Two office doors away, I was a more than occasional stop of Nadine's as she moved through the corridor between the 4th floor elevator and her Tolman home. From discussions of Allen Black's racquet ball prowess, surfing in her youth, as well as her opinions on pressing concerns related to departmental politics and the importance of developmental/psychological perspectives on education, I was always struck that even at times when she was in ill-health that Nadine was SO engaged -- a vital force at 79. I miss her.

04-28-2006 1:45 AM -- By: Kristen Hoagland,  From: Modesto, CA  

Thank you so much for setting up the virtual memorial website. Nadine is (was) my dissertation chair, and I know she is as good as they get. She has inspired me on so many occasions; I will miss her very much. I am truly blessed to have been able to share my doctoral journey with her - to have benefited from her unwavering and continued guidance and support for the past several years. Her legacy will surely live on in all those whose lives she has touched.

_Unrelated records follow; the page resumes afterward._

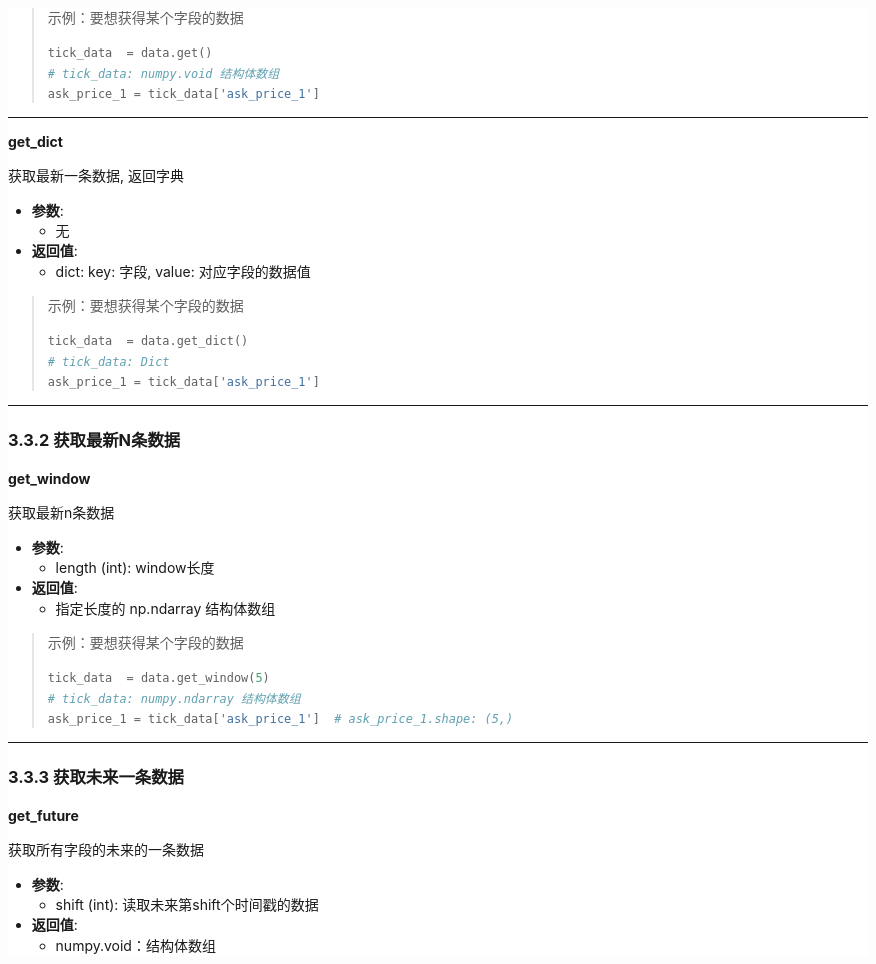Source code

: > 示例：要想获得某个字段的数据
>
> ```python
> tick_data  = data.get()
> # tick_data: numpy.void 结构体数组
> ask_price_1 = tick_data['ask_price_1']
> ```

---

<b> get_dict </b>

获取最新一条数据, 返回字典

  - <b>参数</b>:
    - 无
  - <b>返回值</b>: 
    - dict: key: 字段, value: 对应字段的数据值

> 示例：要想获得某个字段的数据
>
> ```python
> tick_data  = data.get_dict()
> # tick_data: Dict
> ask_price_1 = tick_data['ask_price_1']
> ```

---
### 3.3.2 获取最新N条数据

<b> get_window </b>

获取最新n条数据

  - <b>参数</b>:
    - length (int): window长度
  - <b>返回值</b>: 
    - 指定长度的 np.ndarray 结构体数组

> 示例：要想获得某个字段的数据
>
> ```python
> tick_data  = data.get_window(5)
> # tick_data: numpy.ndarray 结构体数组
> ask_price_1 = tick_data['ask_price_1']  # ask_price_1.shape: (5,)
> ```

---
### 3.3.3 获取未来一条数据

<b> get_future </b>

获取所有字段的未来的一条数据

  - <b>参数</b>:
    - shift (int): 读取未来第shift个时间戳的数据
  - <b>返回值</b>: 
    - numpy.void：结构体数组
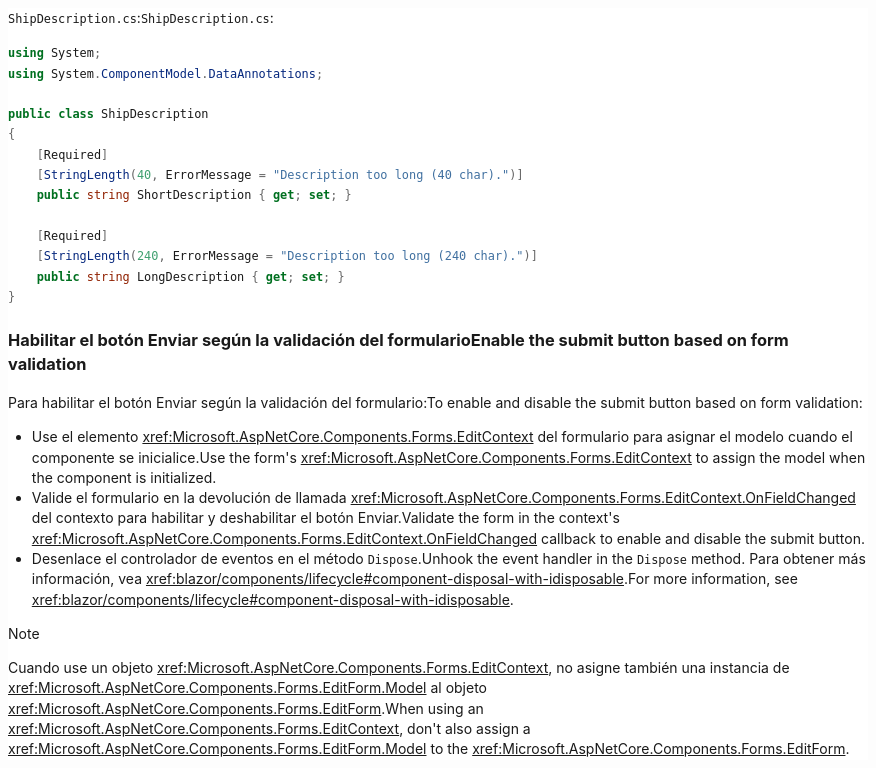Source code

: <span data-ttu-id="d6cdc-318">`ShipDescription.cs`:</span><span class="sxs-lookup"><span data-stu-id="d6cdc-318">`ShipDescription.cs`:</span></span>

```csharp
using System;
using System.ComponentModel.DataAnnotations;

public class ShipDescription
{
    [Required]
    [StringLength(40, ErrorMessage = "Description too long (40 char).")]
    public string ShortDescription { get; set; }

    [Required]
    [StringLength(240, ErrorMessage = "Description too long (240 char).")]
    public string LongDescription { get; set; }
}
```

### <a name="enable-the-submit-button-based-on-form-validation"></a><span data-ttu-id="d6cdc-319">Habilitar el botón Enviar según la validación del formulario</span><span class="sxs-lookup"><span data-stu-id="d6cdc-319">Enable the submit button based on form validation</span></span>

<span data-ttu-id="d6cdc-320">Para habilitar el botón Enviar según la validación del formulario:</span><span class="sxs-lookup"><span data-stu-id="d6cdc-320">To enable and disable the submit button based on form validation:</span></span>

* <span data-ttu-id="d6cdc-321">Use el elemento <xref:Microsoft.AspNetCore.Components.Forms.EditContext> del formulario para asignar el modelo cuando el componente se inicialice.</span><span class="sxs-lookup"><span data-stu-id="d6cdc-321">Use the form's <xref:Microsoft.AspNetCore.Components.Forms.EditContext> to assign the model when the component is initialized.</span></span>
* <span data-ttu-id="d6cdc-322">Valide el formulario en la devolución de llamada <xref:Microsoft.AspNetCore.Components.Forms.EditContext.OnFieldChanged> del contexto para habilitar y deshabilitar el botón Enviar.</span><span class="sxs-lookup"><span data-stu-id="d6cdc-322">Validate the form in the context's <xref:Microsoft.AspNetCore.Components.Forms.EditContext.OnFieldChanged> callback to enable and disable the submit button.</span></span>
* <span data-ttu-id="d6cdc-323">Desenlace el controlador de eventos en el método `Dispose`.</span><span class="sxs-lookup"><span data-stu-id="d6cdc-323">Unhook the event handler in the `Dispose` method.</span></span> <span data-ttu-id="d6cdc-324">Para obtener más información, vea <xref:blazor/components/lifecycle#component-disposal-with-idisposable>.</span><span class="sxs-lookup"><span data-stu-id="d6cdc-324">For more information, see <xref:blazor/components/lifecycle#component-disposal-with-idisposable>.</span></span>

> [!NOTE]
> <span data-ttu-id="d6cdc-325">Cuando use un objeto <xref:Microsoft.AspNetCore.Components.Forms.EditContext>, no asigne también una instancia de <xref:Microsoft.AspNetCore.Components.Forms.EditForm.Model> al objeto <xref:Microsoft.AspNetCore.Components.Forms.EditForm>.</span><span class="sxs-lookup"><span data-stu-id="d6cdc-325">When using an <xref:Microsoft.AspNetCore.Components.Forms.EditContext>, don't also assign a <xref:Microsoft.AspNetCore.Components.Forms.EditForm.Model> to the <xref:Microsoft.AspNetCore.Components.Forms.EditForm>.</span></span>
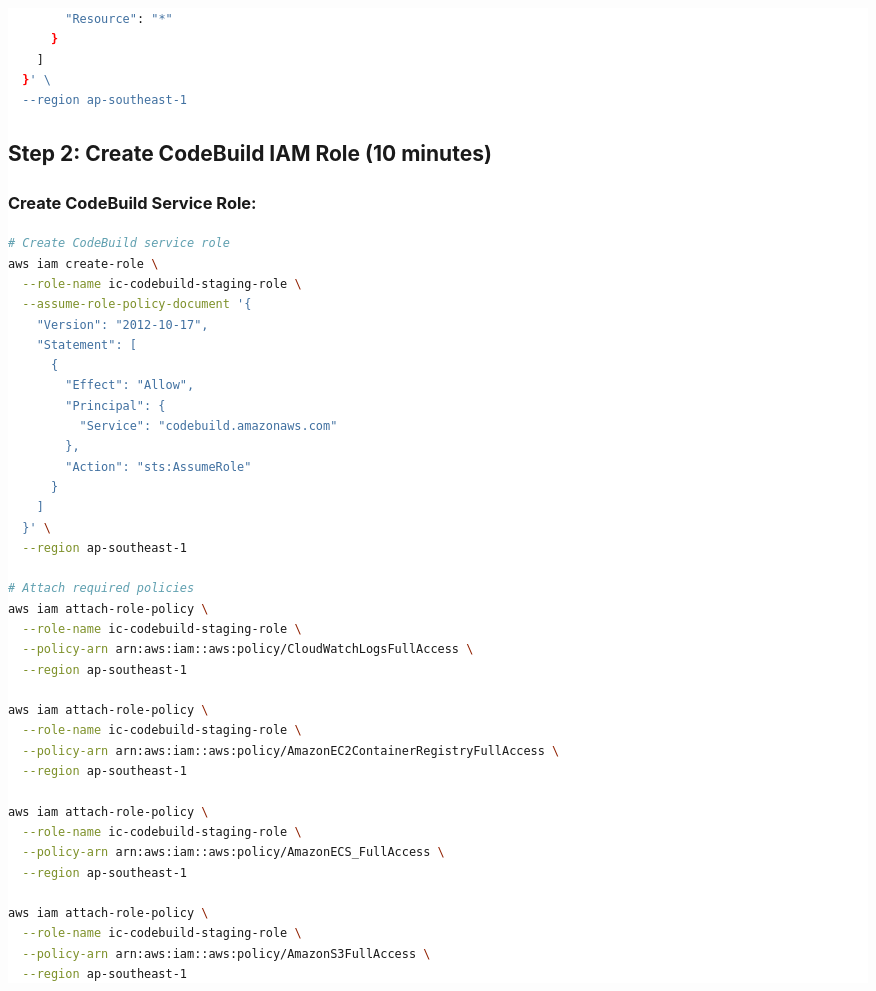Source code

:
 ```bash
        "Resource": "*"
      }
    ]
  }' \
  --region ap-southeast-1
```

## Step 2: Create CodeBuild IAM Role (10 minutes)

### **Create CodeBuild Service Role:**
```bash
# Create CodeBuild service role
aws iam create-role \
  --role-name ic-codebuild-staging-role \
  --assume-role-policy-document '{
    "Version": "2012-10-17",
    "Statement": [
      {
        "Effect": "Allow",
        "Principal": {
          "Service": "codebuild.amazonaws.com"
        },
        "Action": "sts:AssumeRole"
      }
    ]
  }' \
  --region ap-southeast-1

# Attach required policies
aws iam attach-role-policy \
  --role-name ic-codebuild-staging-role \
  --policy-arn arn:aws:iam::aws:policy/CloudWatchLogsFullAccess \
  --region ap-southeast-1

aws iam attach-role-policy \
  --role-name ic-codebuild-staging-role \
  --policy-arn arn:aws:iam::aws:policy/AmazonEC2ContainerRegistryFullAccess \
  --region ap-southeast-1

aws iam attach-role-policy \
  --role-name ic-codebuild-staging-role \
  --policy-arn arn:aws:iam::aws:policy/AmazonECS_FullAccess \
  --region ap-southeast-1

aws iam attach-role-policy \
  --role-name ic-codebuild-staging-role \
  --policy-arn arn:aws:iam::aws:policy/AmazonS3FullAccess \
  --region ap-southeast-1
```
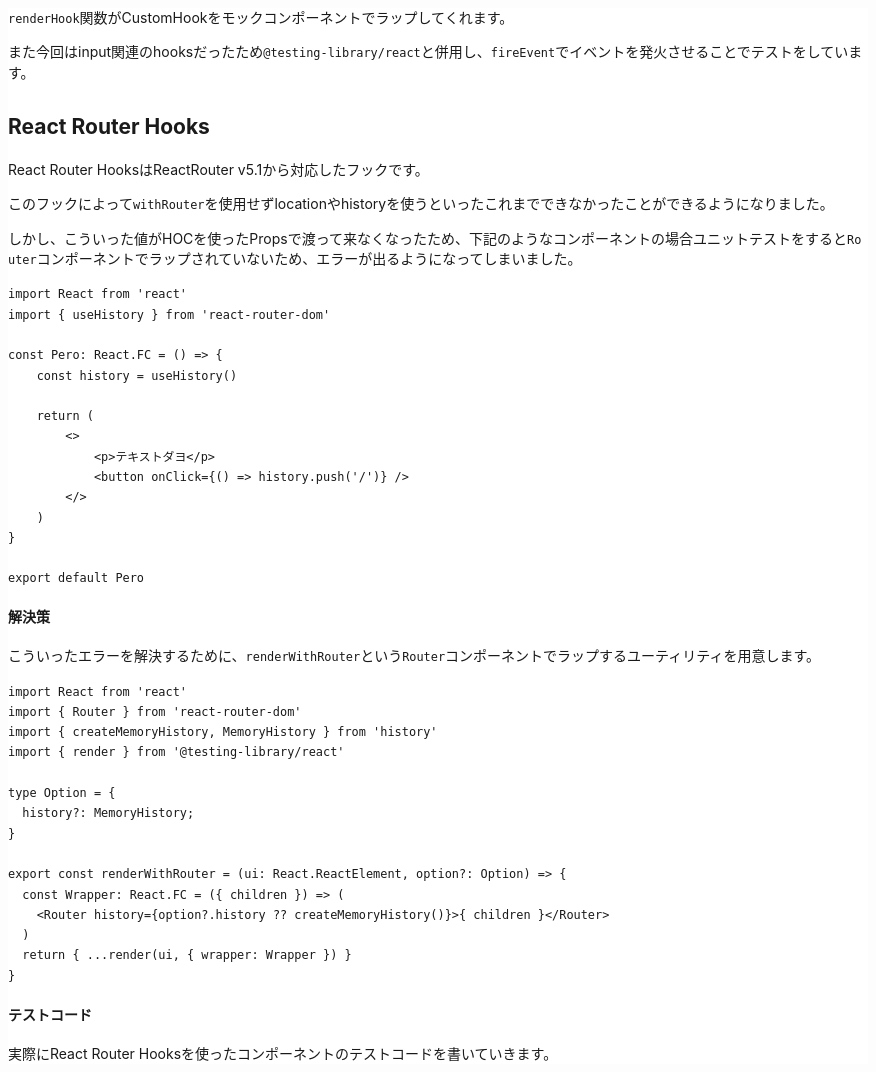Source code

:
 ```tsx:title=useInput.spec.tsx
```

`renderHook`関数がCustomHookをモックコンポーネントでラップしてくれます。

また今回はinput関連のhooksだったため`@testing-library/react`と併用し、`fireEvent`でイベントを発火させることでテストをしています。

## React Router Hooks
React Router HooksはReactRouter v5.1から対応したフックです。

このフックによって`withRouter`を使用せずlocationやhistoryを使うといったこれまでできなかったことができるようになりました。

しかし、こういった値がHOCを使ったPropsで渡って来なくなったため、下記のようなコンポーネントの場合ユニットテストをすると`Router`コンポーネントでラップされていないため、エラーが出るようになってしまいました。

```tsx:title=Pero.tsx
import React from 'react'
import { useHistory } from 'react-router-dom'

const Pero: React.FC = () => {
    const history = useHistory()

    return (
        <>
            <p>テキストダヨ</p>
            <button onClick={() => history.push('/')} />
        </>
    )
}

export default Pero
```

#### 解決策
こういったエラーを解決するために、`renderWithRouter`という`Router`コンポーネントでラップするユーティリティを用意します。

```tsx:title=render.tsx
import React from 'react'
import { Router } from 'react-router-dom'
import { createMemoryHistory, MemoryHistory } from 'history'
import { render } from '@testing-library/react'

type Option = {
  history?: MemoryHistory;
}

export const renderWithRouter = (ui: React.ReactElement, option?: Option) => {
  const Wrapper: React.FC = ({ children }) => (
    <Router history={option?.history ?? createMemoryHistory()}>{ children }</Router>
  )
  return { ...render(ui, { wrapper: Wrapper }) }
}
```

#### テストコード
実際にReact Router Hooksを使ったコンポーネントのテストコードを書いていきます。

04-28-2006 1:08 AM -- By: Michael Prada,  From: San Leandro, CA  

I am shocked and saddened by her passing. I greatly appreciated her insight and support.

04-28-2006 12:56 AM -- By: Tracy Catalde,  From: Contra Costa, CA  

While I did not have the pleasure of being a student and/or personal friend of Nadine's, I have been so very moved by her passing! As a fellow school psychologist, I have been deeply impacted by her work over these last 16 years. More recently, I have come to know a number of special people who studied under Nadine and called her "my friend."

Those of us who have lived a while know how rare it is indeed to find an individual who so many hold in such high regard. It is rarer still when that person is spoken of with such fondness to the point of inspiring others.

She blazed a trail when few existed for women in psychology and higher education. She befriended and mentored many, helping each to find their way; and she continues to inspire us to achieve even more in the name of children and the profession we all love so dearly!

She will be deeply missed.

04-27-2006 11:56 PM -- By: Jennifer Selke,  From: Berkeley, CA  

Nadine's passing has left a huge hole. She will be deeply missed. I will always remember her saying, "When will this camp-phase be over?" She was referring to my summer job as a camp director. She would always forward me job notices of tenure-track positions at major universities. Once I graduated and she signed off on that dissertation I broke the news that I was considering makeing the "camp-thing" a career. I was not sure how she would take it. The following fall I got a call from to join her in this learner-center symposium because it was lacking someone with a practical sports-camp-recreation focus and she considered that an important addition. That was Nadine, always wanting the best for me and willing to let my dreams supersede her dreams for me. She jump-in with both feet as my biggest supporter and fan. With ber belief in me I could do anything! I only hope I can have half the impact on with world that she has had. Rest well Nadine and know that you have truly changed the world one person at a time.